For the learning task, I use a virtual machine with 32 cores without connected GPU. In the settings of Parallel preferences, I picked 8 as the number of workers.
After running the code, I get the following error:
Error using nnet.internal.cnn.DistributedDispatcher (line 79)
'nnet.internal.cnn.GeneralDatastoreDispatcher' does not support order-preserving distribution.
Error in nnet.internal.cnn.DataDispatcherFactory>iCreateDistributedDispatcherIfRequired (line 204)
dispatcher = nnet.internal.cnn.DistributedDispatcher( dispatcher, executionSettings.workerLoad, retainDataOrder );
Error in nnet.internal.cnn.DataDispatcherFactory.createDataDispatcherMIMO (line 176)
dispatcher = iCreateDistributedDispatcherIfRequired(...
Error in vision.internal.cnn.trainNetwork>iCreateTrainingDataDispatcher (line 180)
dispatcher = nnet.internal.cnn.DataDispatcherFactory.createDataDispatcherMIMO( ...
Error in vision.internal.cnn.trainNetwork (line 34)
trainingDispatcher = iCreateTrainingDataDispatcher(ds, mapping, trainedNet,...
Error in trainYOLOv2ObjectDetector>iTrainYOLOv2 (line 391)
[yolov2Net, info] = vision.internal.cnn.trainNetwork(...
Error in trainYOLOv2ObjectDetector (line 187)
[net, info] = iTrainYOLOv2(ds, lgraph, params, mapping, options, checkpointSaver);
Error in YOLO_Multi_ver (line 83)
[detector,info] = trainYOLOv2ObjectDetector(preprocessedTrainingData,lgraph,options);
My traning options is
trainingOptions('sgdm','MiniBatchSize', 16, 'InitialLearnRate',1e-3, 'MaxEpochs',20, 'CheckpointPath', tempdir, 'Shuffle','never','ExecutionEnvironment', 'parallel');
Joss Knight on 19 Apr 2020
Sorry about this not-very-good error, which should be fixed in the current release.

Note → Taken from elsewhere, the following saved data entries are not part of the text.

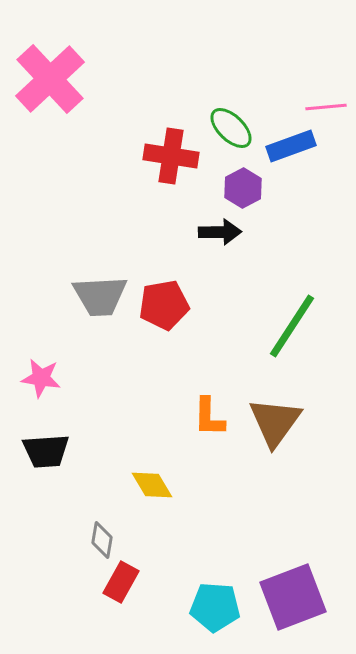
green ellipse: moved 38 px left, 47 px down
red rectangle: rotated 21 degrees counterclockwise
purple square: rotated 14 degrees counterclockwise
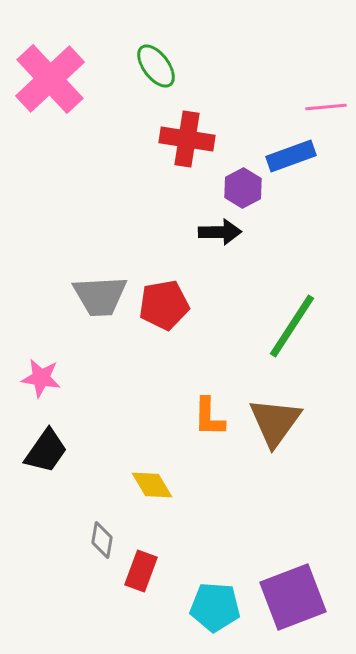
green ellipse: moved 75 px left, 62 px up; rotated 9 degrees clockwise
blue rectangle: moved 10 px down
red cross: moved 16 px right, 17 px up
black trapezoid: rotated 51 degrees counterclockwise
red rectangle: moved 20 px right, 11 px up; rotated 9 degrees counterclockwise
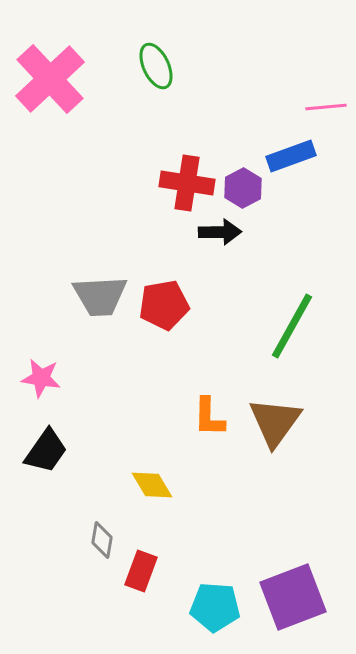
green ellipse: rotated 12 degrees clockwise
red cross: moved 44 px down
green line: rotated 4 degrees counterclockwise
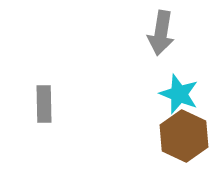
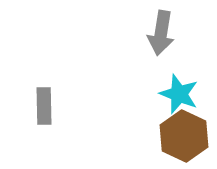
gray rectangle: moved 2 px down
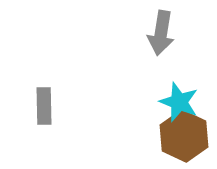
cyan star: moved 8 px down
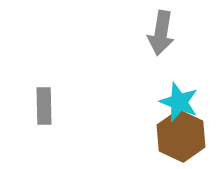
brown hexagon: moved 3 px left
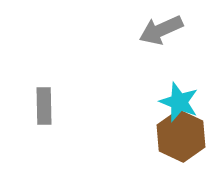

What it means is that 'Shuffle', 'never' is not supported for your input data when training in parallel, because when the data is distributed to your GPUs there is no way to ensure that it is divided in such a way that the exact same sequence of observations is read. To fix it, change to 'Shuffle', 'once'.